_Task to carry out_:
Filter the listing below, copying every line in which the word "other" appears.

╭──

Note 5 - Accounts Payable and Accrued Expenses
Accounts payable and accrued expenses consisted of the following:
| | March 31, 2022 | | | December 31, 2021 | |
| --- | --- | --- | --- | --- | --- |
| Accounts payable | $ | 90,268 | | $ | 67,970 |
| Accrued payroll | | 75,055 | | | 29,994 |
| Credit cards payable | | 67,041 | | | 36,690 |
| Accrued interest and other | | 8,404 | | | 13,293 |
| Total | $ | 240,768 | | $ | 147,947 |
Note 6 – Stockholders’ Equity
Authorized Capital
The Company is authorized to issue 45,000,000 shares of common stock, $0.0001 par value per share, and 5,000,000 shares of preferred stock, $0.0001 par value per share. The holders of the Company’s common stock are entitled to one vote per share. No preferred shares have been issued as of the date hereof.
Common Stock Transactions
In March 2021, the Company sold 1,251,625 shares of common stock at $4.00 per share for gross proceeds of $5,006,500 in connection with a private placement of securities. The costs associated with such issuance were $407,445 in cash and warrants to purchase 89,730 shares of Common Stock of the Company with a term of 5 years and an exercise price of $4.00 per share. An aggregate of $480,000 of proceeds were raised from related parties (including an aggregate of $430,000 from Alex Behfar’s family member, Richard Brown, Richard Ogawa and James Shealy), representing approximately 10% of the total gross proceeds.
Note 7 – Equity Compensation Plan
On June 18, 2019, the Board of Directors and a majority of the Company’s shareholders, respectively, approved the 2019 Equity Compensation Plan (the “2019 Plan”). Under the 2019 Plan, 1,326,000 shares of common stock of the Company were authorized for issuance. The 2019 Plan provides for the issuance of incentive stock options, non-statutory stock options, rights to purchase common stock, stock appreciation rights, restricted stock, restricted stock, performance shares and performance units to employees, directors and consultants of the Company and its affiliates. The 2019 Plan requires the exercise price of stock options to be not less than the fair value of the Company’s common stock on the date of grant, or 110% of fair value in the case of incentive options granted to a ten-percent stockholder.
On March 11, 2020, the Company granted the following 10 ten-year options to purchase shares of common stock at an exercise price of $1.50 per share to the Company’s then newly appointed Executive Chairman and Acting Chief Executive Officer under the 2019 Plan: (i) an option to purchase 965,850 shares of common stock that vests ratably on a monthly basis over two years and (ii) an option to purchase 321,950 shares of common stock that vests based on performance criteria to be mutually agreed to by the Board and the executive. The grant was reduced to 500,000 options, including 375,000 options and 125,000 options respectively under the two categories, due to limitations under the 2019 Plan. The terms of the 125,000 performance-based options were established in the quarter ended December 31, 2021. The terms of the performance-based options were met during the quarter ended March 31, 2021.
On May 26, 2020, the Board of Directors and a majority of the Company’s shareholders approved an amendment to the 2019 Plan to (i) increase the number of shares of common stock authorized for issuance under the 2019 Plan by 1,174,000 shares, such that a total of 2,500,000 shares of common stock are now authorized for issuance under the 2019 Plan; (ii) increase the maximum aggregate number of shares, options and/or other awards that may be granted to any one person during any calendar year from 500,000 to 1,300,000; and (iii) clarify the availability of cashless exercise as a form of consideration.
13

╰──
╭──

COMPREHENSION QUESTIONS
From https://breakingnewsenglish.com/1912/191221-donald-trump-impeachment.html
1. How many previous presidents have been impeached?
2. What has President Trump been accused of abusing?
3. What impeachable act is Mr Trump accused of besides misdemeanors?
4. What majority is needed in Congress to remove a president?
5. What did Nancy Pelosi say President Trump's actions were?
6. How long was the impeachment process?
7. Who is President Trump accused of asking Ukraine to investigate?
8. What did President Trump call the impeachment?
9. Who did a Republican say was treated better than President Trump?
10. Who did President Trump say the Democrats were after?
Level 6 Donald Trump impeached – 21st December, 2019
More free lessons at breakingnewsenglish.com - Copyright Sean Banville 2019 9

╰──

_Response box_:
| Accrued interest and other | | 8,404 | | | 13,293 |
On May 26, 2020, the Board of Directors and a majority of the Company’s shareholders approved an amendment to the 2019 Plan to (i) increase the number of shares of common stock authorized for issuance under the 2019 Plan by 1,174,000 shares, such that a total of 2,500,000 shares of common stock are now authorized for issuance under the 2019 Plan; (ii) increase the maximum aggregate number of shares, options and/or other awards that may be granted to any one person during any calendar year from 500,000 to 1,300,000; and (iii) clarify the availability of cashless exercise as a form of consideration.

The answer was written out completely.